Chris stops the story, laughing, Ian adding “She went ever so pale!” Chris continues. “But by the time she came back I’d knitted it back up for her, and she was happy.”
“We have ladies come and say ‘I don’t understand this pattern’ so I’ve gone through it with them,” Chris says, explaining how she gets them to bring their early attempt in, and she will “knit it with them. And they’ll come back and say ‘I’ve finished it, look!’… It’s a lovely feeling.”
“A lady said she wanted more baby wool. She said ‘My daughter is going to adopt this little boy. He’s two days old, and he’s got nothing.’ And I said ‘You know one day when you’ve got him, bring him in to see me.’ And she came in the other week, and she said ‘I’ve got the baby, do you want to come and have a look!’… It’s nice to watch that process happen, and then actually meet the baby.”
The more stories Chris and Ian share, it becomes obvious that this market stall is much more than wool: it knits community.

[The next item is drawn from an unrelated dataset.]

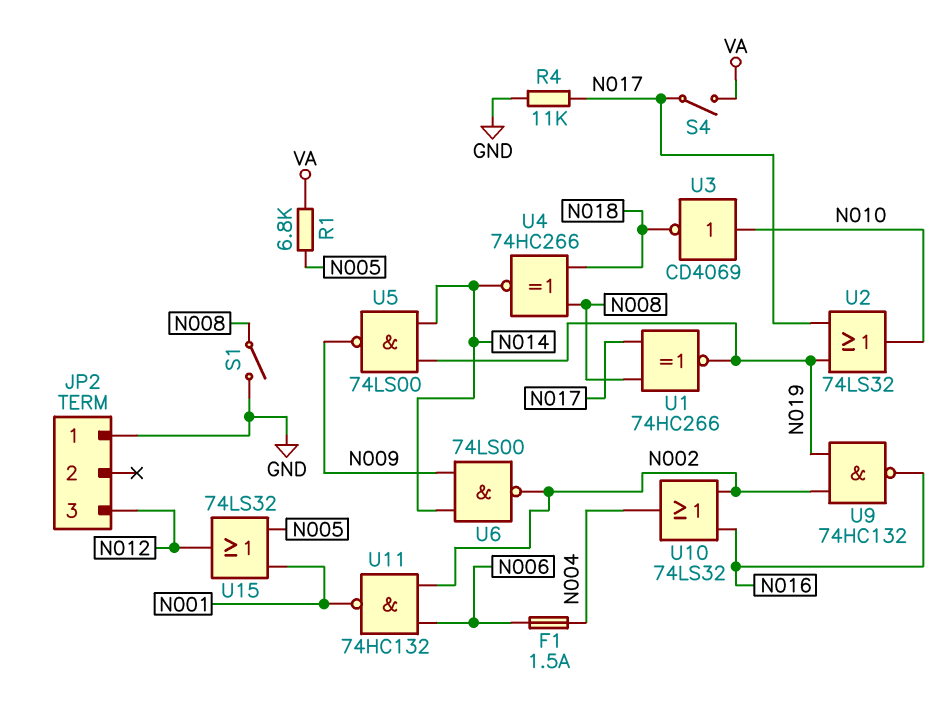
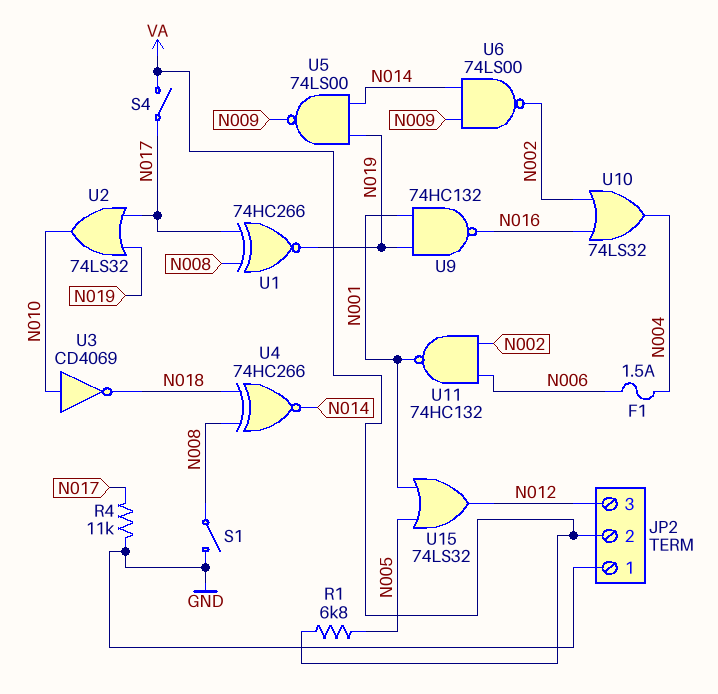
JP2 pin 2: none -> VA
U9: NAND 74HC132 (in N002, in N019, out N016) -> NAND 74HC132 (in N001, in N019, out N016)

“You get to know people,” says Chris with a smile. “We had one lady, and her mum was quite ill. She just used to come to the stall and we’d talk. She’d trot off again, then she’d come back and say’ Oh this has happened now’. So, come on, tell me what’s wrong… and that’s how it is. People can come in knowing they’re going to be welcomed.”
“It’s not always about what you’re selling,” adds Ian. “I think it’s something communities need,” says Chris. “They need somewhere to be glued back together again.”